Priest killed in French church attack

French Church Attack

French Church Attack

Two attackers killed a priest with a blade and seriously wounded at least one other hostage in a church in the northern French region of Normandy on Tuesday before they were shot dead by French police, officials said.

Police said the two assailants were killed during an operation to free hostages who were being held in the church in Saint-Etienne-du-Rouvray, a southern suburb of Rouen located 128 kilometres north-west of Paris.

Officials said a priest was killed by the assailants, who were armed with knives. French media reported that the priest’s throat had been slit.

A statement by the archbishop of Rouen, Dominique Lebrun, named the victim as 84-year-old Jacques Hamel.

An interior ministry spokesperson said a second hostage was “between life and death”.

Local media said the hostages included two nuns and two churchgoers.

Live TV images showed police had blocked off the roads around the church and paramedics were seen pulling stretchers out of ambulances.

The identities of the attackers and their motive remain unclear, but anti-terrorism investigators have been summoned in the case.

French Prime Minister Manuel Valls expressed “horror at the barbaric attack on a church”.

“The whole of France and all Catholics are wounded. We will stand together,” he wrote on Twitter.

At the Vatican, the pope’s office condemned the “barbarous killing” of the priest, saying the crime was even more heinous because it took place in a sacred place.

Both French President François Hollande and Interior Minister Bernard Cazeneuve are en route to the site of the attack.

The incident comes as France is under high alert after an attack in Nice that killed 84 people and a string of deadly attacks last year claimed by the Islamic State (IS) group.

The Nice attack was the third major strike on France in 18 months.

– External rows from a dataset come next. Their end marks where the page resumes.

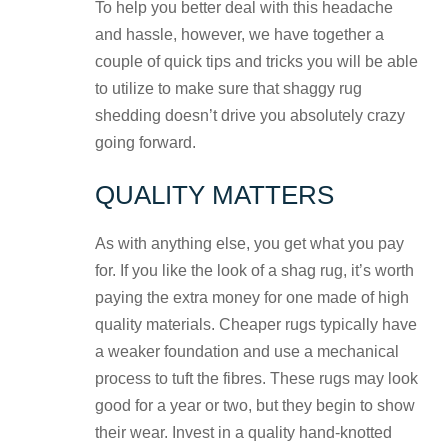
To help you better deal with this headache
and hassle, however, we have together a
couple of quick tips and tricks you will be able
to utilize to make sure that shaggy rug
shedding doesn’t drive you absolutely crazy
going forward.
QUALITY MATTERS
As with anything else, you get what you pay
for. If you like the look of a shag rug, it’s worth
p
aying the extra money for one made of high
quality materials. Cheaper rugs typically have
a weaker foundation and use a mechanical
process to tuft the fibres. These rugs may look
good for a year or two, but they begin to show
their wear. Invest in a quality hand-knotted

Two attacks in Germany claimed by the IS group since then have also increased jitters in Europe.

After the attack in Nice, France extended a state of emergency giving police extra powers to carry out searches and place people under house arrest for another six months until January.

It was the fourth time the security measures have been extended since IS group jihadists struck Paris in November, killing 130 people at restaurants, a concert hall and the national stadium.